Finiteness properties of formal Lie group actions

TL;DR

This paper proves that matrix coefficients of formal Lie group actions are in a Noetherian ring, extending intersection multiplicity estimates and embedding results for formal diffeomorphisms, thus unifying several previous results in the field.

Contribution

It introduces a new approach showing matrix coefficients belong to a Noetherian ring, extending multiplicity estimates and embedding theorems for formal Lie group actions.

Findings

Matrix coefficients of formal Lie group actions are in a Noetherian ring.

Extended intersection multiplicity estimates to general Lie groups.

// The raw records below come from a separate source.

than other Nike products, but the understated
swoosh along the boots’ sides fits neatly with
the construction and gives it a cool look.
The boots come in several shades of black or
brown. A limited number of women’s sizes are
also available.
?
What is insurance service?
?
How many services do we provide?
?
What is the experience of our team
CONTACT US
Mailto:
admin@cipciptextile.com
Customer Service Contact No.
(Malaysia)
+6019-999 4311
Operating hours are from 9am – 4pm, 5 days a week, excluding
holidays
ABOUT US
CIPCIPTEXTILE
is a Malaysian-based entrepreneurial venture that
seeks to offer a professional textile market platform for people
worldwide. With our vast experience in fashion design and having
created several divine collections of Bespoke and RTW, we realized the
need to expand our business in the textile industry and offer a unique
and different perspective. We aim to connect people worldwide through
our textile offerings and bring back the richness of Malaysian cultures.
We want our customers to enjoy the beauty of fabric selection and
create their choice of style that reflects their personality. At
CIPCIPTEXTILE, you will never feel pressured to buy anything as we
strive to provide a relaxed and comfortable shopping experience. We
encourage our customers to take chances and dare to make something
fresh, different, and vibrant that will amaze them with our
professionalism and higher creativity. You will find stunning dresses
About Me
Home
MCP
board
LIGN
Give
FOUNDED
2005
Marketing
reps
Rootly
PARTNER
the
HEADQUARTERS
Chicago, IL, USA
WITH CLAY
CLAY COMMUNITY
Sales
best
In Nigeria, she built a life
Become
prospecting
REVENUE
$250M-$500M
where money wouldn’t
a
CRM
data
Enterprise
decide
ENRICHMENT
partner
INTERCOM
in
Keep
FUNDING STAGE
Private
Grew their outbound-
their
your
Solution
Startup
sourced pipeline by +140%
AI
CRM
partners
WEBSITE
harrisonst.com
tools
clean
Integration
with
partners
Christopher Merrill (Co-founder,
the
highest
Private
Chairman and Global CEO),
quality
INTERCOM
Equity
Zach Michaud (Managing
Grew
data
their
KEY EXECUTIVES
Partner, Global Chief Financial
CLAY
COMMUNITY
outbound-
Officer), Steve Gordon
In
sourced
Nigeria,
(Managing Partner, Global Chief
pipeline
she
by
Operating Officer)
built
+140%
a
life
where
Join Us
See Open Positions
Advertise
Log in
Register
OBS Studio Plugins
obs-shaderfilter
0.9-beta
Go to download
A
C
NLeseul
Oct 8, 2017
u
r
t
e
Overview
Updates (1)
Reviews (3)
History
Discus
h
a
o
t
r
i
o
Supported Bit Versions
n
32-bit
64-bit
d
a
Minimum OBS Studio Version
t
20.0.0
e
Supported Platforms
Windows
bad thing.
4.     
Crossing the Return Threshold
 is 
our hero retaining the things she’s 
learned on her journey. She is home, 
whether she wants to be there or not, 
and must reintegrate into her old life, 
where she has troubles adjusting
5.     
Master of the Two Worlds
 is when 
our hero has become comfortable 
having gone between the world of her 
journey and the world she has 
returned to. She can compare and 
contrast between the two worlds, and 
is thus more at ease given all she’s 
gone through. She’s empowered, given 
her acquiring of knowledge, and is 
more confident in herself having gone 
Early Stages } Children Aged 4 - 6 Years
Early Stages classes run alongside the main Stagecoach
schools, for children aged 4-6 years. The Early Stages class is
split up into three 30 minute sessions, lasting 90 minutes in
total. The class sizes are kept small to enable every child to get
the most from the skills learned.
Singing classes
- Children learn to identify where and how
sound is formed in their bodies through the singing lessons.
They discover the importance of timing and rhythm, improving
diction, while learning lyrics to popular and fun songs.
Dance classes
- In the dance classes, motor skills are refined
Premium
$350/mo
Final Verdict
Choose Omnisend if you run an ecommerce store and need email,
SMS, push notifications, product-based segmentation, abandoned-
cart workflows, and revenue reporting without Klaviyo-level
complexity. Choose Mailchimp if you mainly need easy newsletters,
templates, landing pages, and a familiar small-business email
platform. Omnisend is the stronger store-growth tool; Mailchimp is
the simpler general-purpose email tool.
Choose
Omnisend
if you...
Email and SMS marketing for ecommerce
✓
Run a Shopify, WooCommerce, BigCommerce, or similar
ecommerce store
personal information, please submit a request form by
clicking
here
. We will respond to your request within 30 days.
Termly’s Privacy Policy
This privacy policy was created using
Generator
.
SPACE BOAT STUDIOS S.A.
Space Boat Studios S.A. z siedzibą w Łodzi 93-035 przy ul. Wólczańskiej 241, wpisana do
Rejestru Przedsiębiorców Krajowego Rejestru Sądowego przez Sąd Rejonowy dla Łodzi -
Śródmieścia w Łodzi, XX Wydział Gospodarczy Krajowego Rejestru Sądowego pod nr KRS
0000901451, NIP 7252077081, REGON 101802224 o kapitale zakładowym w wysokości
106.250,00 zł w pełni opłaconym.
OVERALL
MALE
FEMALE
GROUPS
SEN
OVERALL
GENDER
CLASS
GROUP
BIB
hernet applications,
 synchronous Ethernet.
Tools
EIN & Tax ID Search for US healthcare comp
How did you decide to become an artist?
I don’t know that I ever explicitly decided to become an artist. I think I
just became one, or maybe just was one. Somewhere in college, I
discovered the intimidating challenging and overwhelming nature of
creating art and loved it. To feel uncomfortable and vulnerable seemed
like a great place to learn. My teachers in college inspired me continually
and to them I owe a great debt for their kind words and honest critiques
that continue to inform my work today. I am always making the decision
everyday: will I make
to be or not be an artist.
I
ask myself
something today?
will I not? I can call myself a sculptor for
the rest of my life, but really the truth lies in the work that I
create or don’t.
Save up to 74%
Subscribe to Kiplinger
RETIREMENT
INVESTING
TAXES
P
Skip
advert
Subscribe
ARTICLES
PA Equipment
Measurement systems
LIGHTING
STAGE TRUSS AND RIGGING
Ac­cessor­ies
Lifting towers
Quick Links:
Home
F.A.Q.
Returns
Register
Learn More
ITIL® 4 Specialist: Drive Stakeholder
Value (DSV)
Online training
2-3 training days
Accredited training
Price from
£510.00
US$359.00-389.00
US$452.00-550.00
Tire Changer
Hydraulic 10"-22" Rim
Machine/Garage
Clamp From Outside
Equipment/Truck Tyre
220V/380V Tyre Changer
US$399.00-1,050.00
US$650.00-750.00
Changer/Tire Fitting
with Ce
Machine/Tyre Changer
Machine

Provided a new proof for jet-determination of formal diffeomorphisms.

Abstract

Following ideas of Arnold and Seigal-Yakovenko, we prove that the space of matrix coefficients of a formal Lie group action belongs to a Noetherian ring. Using this result we extend the uniform intersection multiplicity estimates of these authors from the abelian case to general Lie groups. We also demonstrate a simple new proof for a jet-determination result of Baouendi et. al. In the second part of the paper we use similar ideas to prove a result on embedding formal diffeomorphisms in one-parameter groups extending a result of Takens. In particular this implies that the results of Arnold and Seigal-Yakovenko are formal consequence of our result for Lie groups.